Advice to poets is often 'make it new', 're-invent the language' and 'surprise the reader'. But if you've been surprised by the last 49 poems you have read, is it still a surprise to be surprised by the 50th. However, for all the legions of poets that are said to be 'different' and inventive in a new way but aren't really, Roddy Lumsden is the one who has always done it, is doing it and likely to keep doing it. And I have long been an admirer, still am and am likely to remain so.
As well as the notes at the end, there is a glossary of nearly two and a half pages, usefully explaining such words as 'amygdala', 'fantigue', 'pulegone' and 'stillicidal', all of which would be of use to a question setter on Call My Bluff and only a couple of which I might have known. But the linguistic ingenuity of the poems is not about the use of an esoteric lexicon. The words are enjoyed for what they are but only in the much more important context of the syntax, progress and process of the lines as they produce their delicate, explorative music. There is much more satisfaction to be had from the way that Mozart or Bach inundate the ear with ideas within a composition than those who indulge themselves with 'purer' forms of expression and Lumsden is somehow the most natural talent of his generation at doing extraordinary things in ordinary circumstances.

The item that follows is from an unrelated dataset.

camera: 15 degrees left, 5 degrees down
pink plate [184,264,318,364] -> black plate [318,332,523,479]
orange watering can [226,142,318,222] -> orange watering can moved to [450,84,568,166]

Women in Paintings is here, officially the best new poem I saw in 2013, and is a case in point. Then, I had thought Jill was the lady in Hockney's Mr and Mrs Clark and Percy, but that is Celia Birtwell and her frock is not really steel blue. It is somebody else entirely, of course, and I'm glad of the note. If only it could have told us exactly which Corot painting he is talking about as well. But it is all in the way the gentle beauty of the 'lilac twister of a sunstreak' or the 'cape of dark around the head of an ecstatic saint' are appreciated against the undertone of vague menace in the 'clone', 'captive', 'artful lie' and 'loath core of our will'. We might be apprehensive about taking the italicized last line as a guarantee of comfort but we are comforted by art if not by life.
And perhaps would not want to be. Some of the poems have more immediate and recognizable themes than others. Towns You Only Pass Through, one might guess, could have been suggested by touring America a few years ago but passes through Northampton as well, among other English places, 'each with its microcosm of neverness', and is what Sean O'Brien might describe if he saw the grim downside with a bit more ready amazement. Whereas the poems from The Bells of Hope, 51 poems in one of Lumsden's more recently invented poetic forms, are more abstract, like small piano pieces, which were written in a 'year when, for the only time in my life, I found myself living alone'. (Oh, you poor thing, is that all you ever got). But their sadness and, is it, regret is achieved at tangents, like, in The Oratorio,
the sacred songs
of dimday grainsmen slow crossing meadows home,
which I'm sure only exchanges Gray's herdsmen for arable farmers and echoes back through the curfew. But not as much as the succinct hommage to Larkin in Lines on a Young Lady's Facebook Album. And I wonder whether it will be 'photograph' or 'Facebook' that is more likely to need a footnote in the Oxford Book of English Verse of the C23rd.
The two main sections of the book are entitled Hope versus Doubt and Doubt versus Hope, like a home and away fixture and for Roddy, as it should, it goes to penalties in The Bells of Hope where doubt prevails this time but not without hope having given a good account of itself. Of course it's not all honey but some of it still is. I saw it said once that you can only be an optimist if you're not very bright but that is not to say that the encounter can't be exhilarating.
There is plenty more to come out of this book and with Burnside, Longley, Bryce and Harsent to compare it to before, thankfully, Rosemary Tonks does not count as a book of new poems, we suddenly have quite a contest to worry about for the best collection of this year.